La première femme de cette vidéo apparaît — enfin — dans le plan suivant. Mais elle a les yeux baissés et l’air introverti — ou bien est-elle simplement concentrée ? Elle révèle toutefois toute sa grâce et sa beauté lorsqu’elle commence à danser. Son visage s’adoucit, s’illumine. Son échappatoire à elle, c’est la danse. Elle lui permet de s’élever au-delà de sa condition, comme l’illustre ce mouvement. Son aisance et l’élégance de ses gestes reflètent par ailleurs des années d’entraînement.

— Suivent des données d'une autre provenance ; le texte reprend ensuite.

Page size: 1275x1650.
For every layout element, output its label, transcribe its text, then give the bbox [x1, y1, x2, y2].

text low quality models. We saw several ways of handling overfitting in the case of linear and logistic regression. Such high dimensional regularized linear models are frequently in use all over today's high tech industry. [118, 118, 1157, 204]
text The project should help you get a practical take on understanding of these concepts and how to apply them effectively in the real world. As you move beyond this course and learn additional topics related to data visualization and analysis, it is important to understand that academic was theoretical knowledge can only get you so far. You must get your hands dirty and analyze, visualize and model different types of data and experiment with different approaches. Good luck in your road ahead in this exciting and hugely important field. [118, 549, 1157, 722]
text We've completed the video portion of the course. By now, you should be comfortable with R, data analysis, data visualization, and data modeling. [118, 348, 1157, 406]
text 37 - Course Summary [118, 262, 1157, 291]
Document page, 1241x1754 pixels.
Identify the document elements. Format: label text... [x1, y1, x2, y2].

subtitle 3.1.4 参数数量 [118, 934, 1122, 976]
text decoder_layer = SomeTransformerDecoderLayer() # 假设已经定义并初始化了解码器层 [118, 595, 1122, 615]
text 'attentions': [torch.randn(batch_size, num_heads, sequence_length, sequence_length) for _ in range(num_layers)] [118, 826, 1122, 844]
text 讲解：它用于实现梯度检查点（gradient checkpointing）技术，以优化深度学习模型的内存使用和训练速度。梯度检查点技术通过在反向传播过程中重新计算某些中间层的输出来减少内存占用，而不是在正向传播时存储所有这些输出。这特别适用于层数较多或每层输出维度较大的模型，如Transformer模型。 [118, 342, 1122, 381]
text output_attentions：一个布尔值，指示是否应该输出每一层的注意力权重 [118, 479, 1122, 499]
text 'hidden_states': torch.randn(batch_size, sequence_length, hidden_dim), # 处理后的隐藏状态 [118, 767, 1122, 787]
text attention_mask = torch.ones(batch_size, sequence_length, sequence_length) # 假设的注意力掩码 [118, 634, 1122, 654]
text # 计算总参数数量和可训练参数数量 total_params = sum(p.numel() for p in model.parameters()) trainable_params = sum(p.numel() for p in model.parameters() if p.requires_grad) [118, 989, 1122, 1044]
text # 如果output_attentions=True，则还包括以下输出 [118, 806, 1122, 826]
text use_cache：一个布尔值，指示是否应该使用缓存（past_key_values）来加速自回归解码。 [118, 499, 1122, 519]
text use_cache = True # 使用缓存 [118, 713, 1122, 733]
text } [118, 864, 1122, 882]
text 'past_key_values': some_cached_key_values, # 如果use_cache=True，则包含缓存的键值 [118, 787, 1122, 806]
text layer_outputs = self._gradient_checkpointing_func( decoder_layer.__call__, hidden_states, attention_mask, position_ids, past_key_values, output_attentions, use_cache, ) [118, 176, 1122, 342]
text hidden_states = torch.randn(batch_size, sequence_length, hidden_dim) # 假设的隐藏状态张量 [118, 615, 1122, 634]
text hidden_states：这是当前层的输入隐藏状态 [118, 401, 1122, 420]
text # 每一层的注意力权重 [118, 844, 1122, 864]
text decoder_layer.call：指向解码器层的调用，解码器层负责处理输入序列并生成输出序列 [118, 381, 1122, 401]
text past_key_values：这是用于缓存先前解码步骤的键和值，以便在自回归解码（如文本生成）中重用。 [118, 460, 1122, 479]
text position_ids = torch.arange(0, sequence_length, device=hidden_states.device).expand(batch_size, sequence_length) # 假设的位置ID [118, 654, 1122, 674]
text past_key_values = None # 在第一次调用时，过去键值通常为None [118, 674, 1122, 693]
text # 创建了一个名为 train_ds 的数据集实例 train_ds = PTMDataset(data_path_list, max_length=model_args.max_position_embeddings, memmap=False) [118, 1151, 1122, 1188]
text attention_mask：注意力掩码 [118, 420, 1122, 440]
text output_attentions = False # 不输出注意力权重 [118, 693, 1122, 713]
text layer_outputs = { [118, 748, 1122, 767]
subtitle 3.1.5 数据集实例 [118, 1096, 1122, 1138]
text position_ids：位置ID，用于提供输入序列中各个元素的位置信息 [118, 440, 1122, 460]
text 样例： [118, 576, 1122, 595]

Ce n’est pas un hasard si le gymnase occupe une place importante dans cette vidéo. Le sport était en effet un vecteur de la puissance des deux blocs pendant la guerre froide. La danse classique et la lutte sont des héritages encore forts de cette époque dans les anciens pays soviétiques. D’ailleurs, le ralenti sublime les muscles des jeunes lutteurs : la jeunesse est forte, et elle est belle.
Je parlais plus haut d’un sentiment de détresse universel. Le jeune homme suspendu au bord d’un immeuble et celui qui tombe à la renverse avec son fauteuil la renforcent. La vie et toutes les possessions ne tiennent-elles pas à un fil ? A moins que ces images ne soient un autre symbole de liberté : celle d’être celui qui choisit quand tomber.
Les minorités ethniques bulgares ne sont pas oubliées : la peau du jeune homme sur l’attelage est plus mat que les autres. Sa tranquillité immobile contraste avec le trot rapide de son cheval, et son portrait, juste après, est magnifique de sincérité. Lui aussi a un style très particulier. Sa croix est-elle le symbole orthodoxe, la religion principale en Bulgarie, ou un accessoire de mode ? Le silence de ces portraits entretient une aura de mystère, de la même façon que notre âme — notre essence — est invisible et mystérieuse.
Plus tard au crépuscule, les jeunes étanchent dans l’alcool leur soif de liberté. Ils semblent confiants, puissants et immortels, ce qu’accentue la caméra en contre-plongée. Ils jouent d’ailleurs littéralement avec le feu. Souvenez-vous des flambeaux de pierre du début : à l’inverse de ses pères, le feu de la jeunesse brûle plus ardemment que jamais.
Leur soif de liberté est si forte que rien ne semble l’assouvir, alors ils sortent, fument, boivent, dansent… Cette jeunesse se consume à vivre plus intensément que jamais, et la lumière qui clignote rapidement semble souligner leur ivresse.
Puis la musique s’apaise et les portraits — tous statiques et pénétrants, regard caméra — s’enchaînent. Le temps s’est à nouveau arrêté — impression que renforce l’image du rideau gonflé doucement par le vent.
La vidéo s’achève sur des ruines entourées d’un lac, calme et paisible. En choisissant de vivre pleinement, la jeunesse a calmé le feu de son cœur et étanché sa soif de liberté.
Enfin, la caméra remonte dans un travelling sur le monument du début, ce qui clos magistralement la parenthèse qui a été ouverte, 5:24min plus tôt.